Baca: Inspirasi Outfit Floral ala Salsabila Kholiq, Feminin dan Chic
Freestone menjelaskan bahwa setiap pakaian yang dikenakan bersentuhan langsung dengan mikrobioma kulit, yaitu kumpulan bakteri, jamur, dan virus yang hidup di permukaan kulit manusia. Beberapa mikroba umum yang terdapat pada kulit meliputi bakteri Staphylococcus (penyebab infeksi kulit), Streptococcus (pemicu infeksi tenggorokan), jamur seperti Candida (penyebab infeksi ragi), dan virus seperti Human papillomavirus (penyebab HPV).
“Mikrobioma kulit setiap orang itu unik. Apa yang normal bagi seseorang bisa menjadi penyebab penyakit bagi orang lain,” katanya.
Menurut Freestone, pakaian bekas yang tidak dicuci bersih sebelum dijual dapat menjadi tempat tinggal berbagai patogen.
“Germs dari mikrobioma kulit pemilik sebelumnya bisa tetap melekat pada kain, termasuk patogen yang menyebabkan infeksi serius,” ujarnya.
Penelitian menemukan bahwa pakaian bekas dapat mengandung berbagai mikroorganisme berbahaya, seperti Staphylococcus aureus (penyebab infeksi kulit dan darah), Salmonella, E. coli, serta virus seperti norovirus dan rotavirus yang menyebabkan demam, muntah, dan diare.
“Bahkan parasit seperti penyebab skabies dan dermatitis sering ditemukan pada pakaian bekas,” ungkap Freestone.

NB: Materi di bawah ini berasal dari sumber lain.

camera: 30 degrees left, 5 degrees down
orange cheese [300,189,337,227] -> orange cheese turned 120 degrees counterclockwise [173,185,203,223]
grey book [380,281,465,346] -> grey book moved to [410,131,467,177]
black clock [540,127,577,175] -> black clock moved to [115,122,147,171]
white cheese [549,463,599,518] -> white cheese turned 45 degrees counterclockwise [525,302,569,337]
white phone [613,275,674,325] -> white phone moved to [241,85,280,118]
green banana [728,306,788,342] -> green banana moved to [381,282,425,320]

Selain itu, bakteri seperti E. coli dan Staphylococcus aureus diketahui dapat bertahan hidup pada pakaian hingga beberapa bulan.

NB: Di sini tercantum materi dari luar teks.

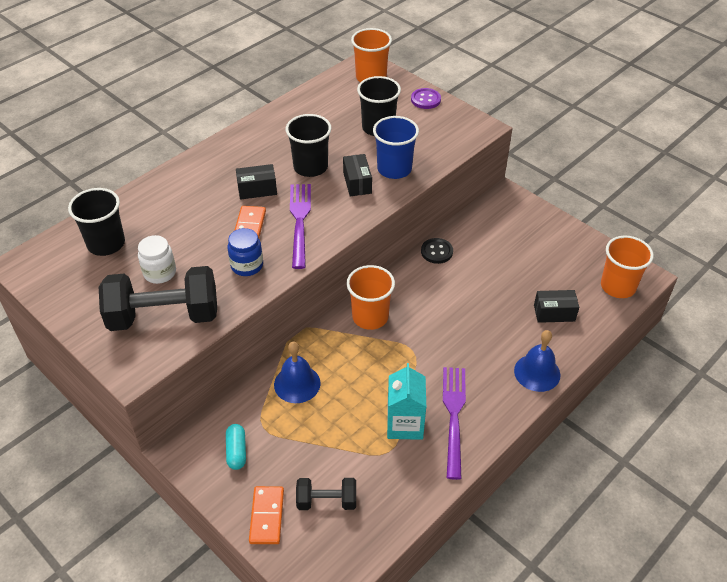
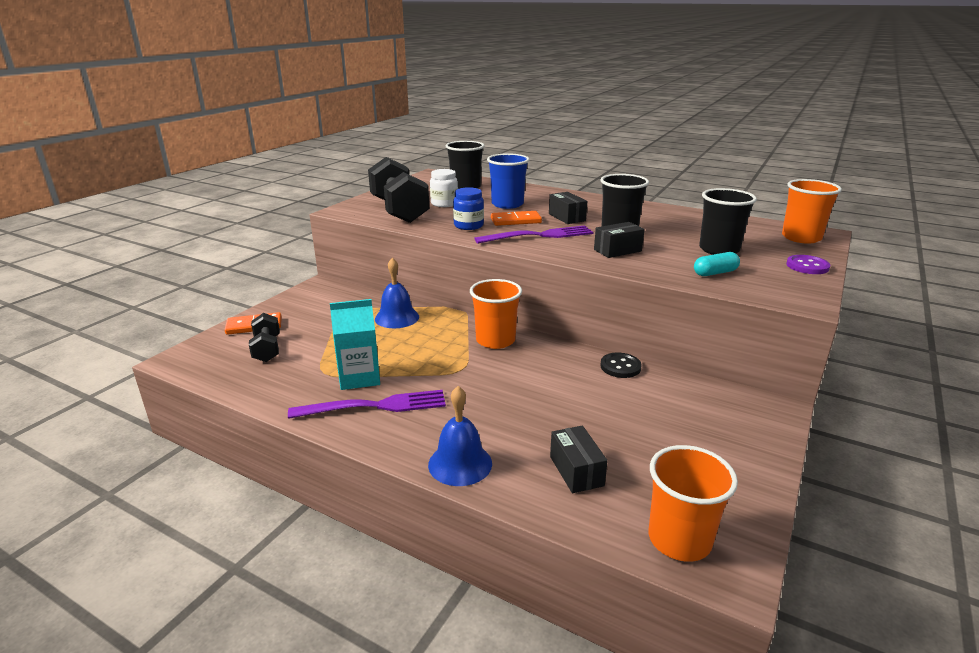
camera: 75 degrees right, 20 degrees down
turquoise capsule [226,424,246,470] -> turquoise capsule moved to [694,252,740,276]
blue cup [373,116,419,179] -> blue cup moved to [487,153,529,209]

“Pada suhu ruangan, mikroba ini bisa bertahan di serat katun hingga 90 hari, bahkan hingga 200 hari pada poliester,” jelasnya.

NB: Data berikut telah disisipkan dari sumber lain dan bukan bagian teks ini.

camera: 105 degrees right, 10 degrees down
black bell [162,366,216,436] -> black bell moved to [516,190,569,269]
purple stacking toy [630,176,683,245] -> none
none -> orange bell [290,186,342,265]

Kondisi lembap, menurut Freestone, dapat memperpanjang usia mikroba pada pakaian. Oleh karena itu, penyimpanan di tempat kering sangat disarankan untuk mencegah pertumbuhan kuman.
Dia juga menekankan bahwa meski belum ada penelitian yang secara langsung mengukur risiko penularan penyakit dari pakaian bekas, orang dengan sistem imun yang lemah perlu lebih berhati-hati.
“Mereka yang memiliki daya tahan tubuh rendah sebaiknya ekstra waspada sebelum memakai pakaian bekas,” tegasnya.
Baca: Padu Padan Klasik-Modern ala Nabila Ishma, Boleh Dicoba demi Tampil Istimewa saat Wisuda
Agar pakaian bekas aman digunakan, Freestone menyarankan pencucian yang benar. “Cuci pakaian bekas dengan deterjen pada suhu sekitar 60 derajat Celcius. Suhu ini tidak hanya menghilangkan kotoran, tetapi juga membunuh patogen,” ujarnya.
Ia memperingatkan bahwa air dingin tidak cukup efektif untuk membasmi kuman. Jika mencuci dengan suhu tinggi tidak memungkinkan, deterjen dengan kandungan disinfektan dapat digunakan.
“Pastikan pakaian bekas dicuci terpisah dari pakaian lainnya untuk mencegah kontaminasi silang,” tambahnya.
Freestone juga merekomendasikan merendam pakaian dalam air hangat dengan deterjen antibakteri selama dua hingga tiga jam sebelum mencuci dengan mesin.
“Jika memungkinkan, gunakan pengering dengan suhu tinggi atau setrika uap untuk memastikan semua bakteri, virus, dan telur parasit mati,” katanya.
Meski banyak penjual pakaian bekas mengklaim telah mencuci dagangan mereka, Freestone tetap menganjurkan pembeli mencuci ulang pakaian bekas maupun baru sebelum digunakan.
“Kita tidak pernah tahu pasti bagaimana kebersihan pakaian sebelum sampai di tangan kita,” ujarnya.
Dengan langkah pembersihan yang tepat, konsumen dapat menikmati manfaat thrifting tanpa harus mengorbankan kesehatan.
“Thrifting memang menyenangkan, tetapi jangan abaikan risiko kesehatan yang mungkin menyertai,” tutup Freestone.